# Start of Input records
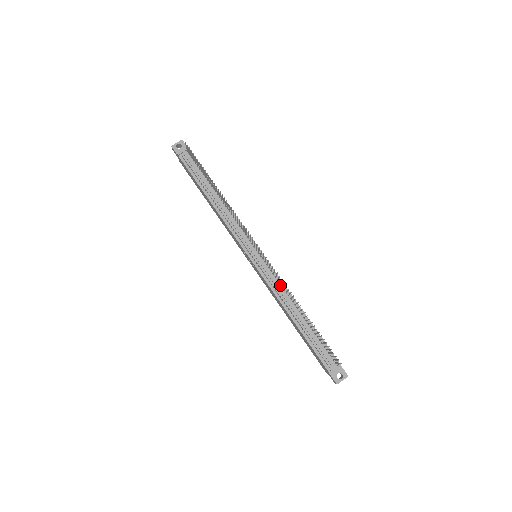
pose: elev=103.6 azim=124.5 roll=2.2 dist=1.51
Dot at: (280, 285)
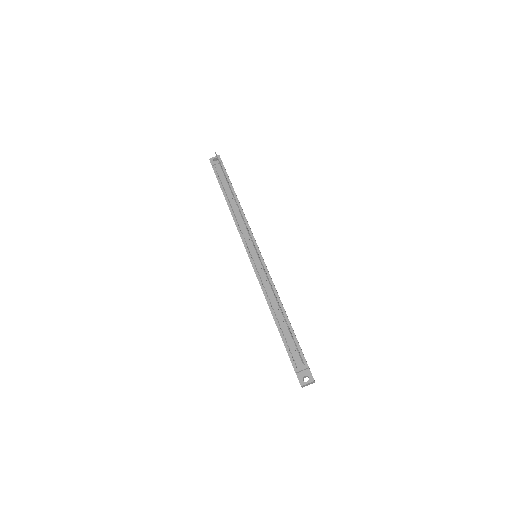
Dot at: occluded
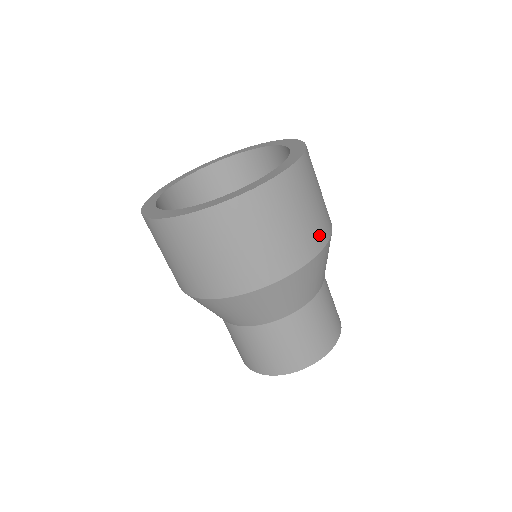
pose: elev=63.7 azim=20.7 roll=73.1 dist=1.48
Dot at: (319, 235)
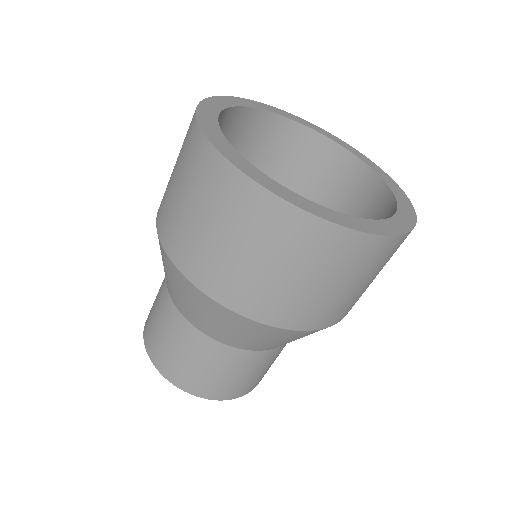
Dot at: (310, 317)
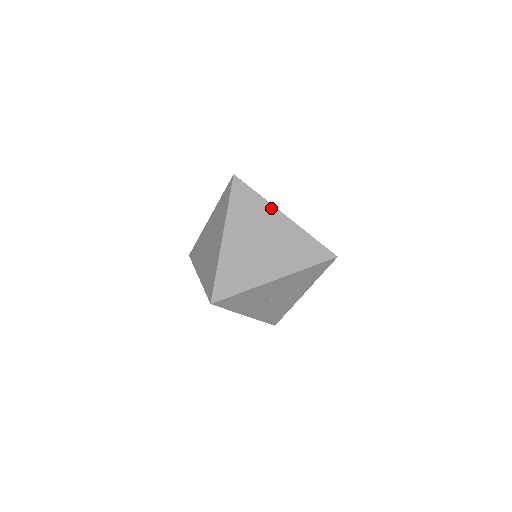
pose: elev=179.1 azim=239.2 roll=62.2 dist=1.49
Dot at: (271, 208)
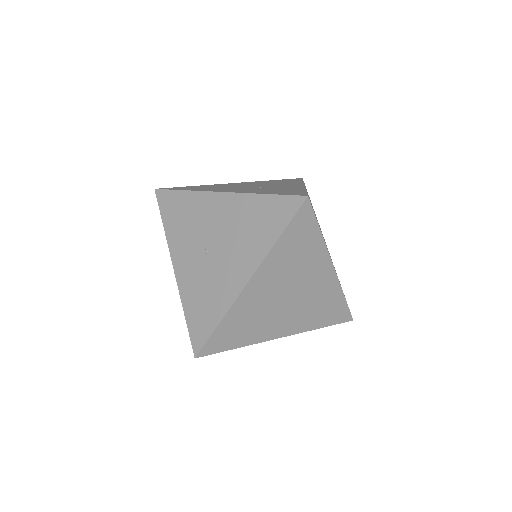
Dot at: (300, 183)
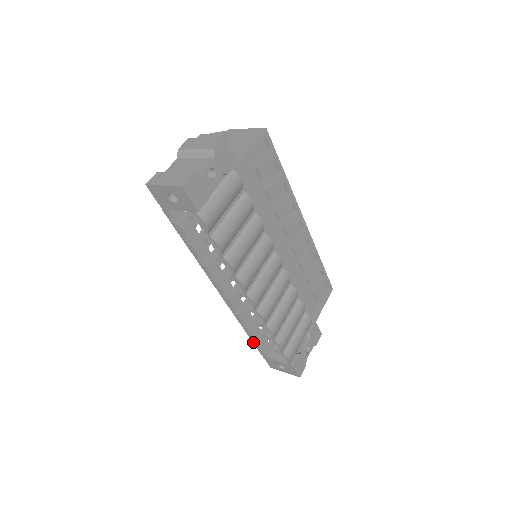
# End of Input records
# Start of Input records
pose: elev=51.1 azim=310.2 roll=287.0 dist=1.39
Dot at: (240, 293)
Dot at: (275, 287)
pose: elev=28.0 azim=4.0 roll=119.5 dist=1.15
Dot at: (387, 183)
# End of Input records
What is asked: In the material above, find and copy every line that contains the string "roll". Case counts.

Written solution:
pose: elev=103.6 azim=124.5 roll=2.2 dist=1.51
pose: elev=63.7 azim=20.7 roll=73.1 dist=1.48
pose: elev=179.1 azim=239.2 roll=62.2 dist=1.49
pose: elev=51.1 azim=310.2 roll=287.0 dist=1.39
pose: elev=28.0 azim=4.0 roll=119.5 dist=1.15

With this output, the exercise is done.